◆ What to do: Reproduce the entries below, please. Keep every character the same.

◆ Material provided:

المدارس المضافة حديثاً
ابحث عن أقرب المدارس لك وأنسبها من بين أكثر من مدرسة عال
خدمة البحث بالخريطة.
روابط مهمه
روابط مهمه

◆ Result of this task:
المدارس المضافة حديثاً
ابحث عن أقرب المدارس لك وأنسبها من بين أكثر من مدرسة عال
خدمة البحث بالخريطة.
روابط مهمه
روابط مهمه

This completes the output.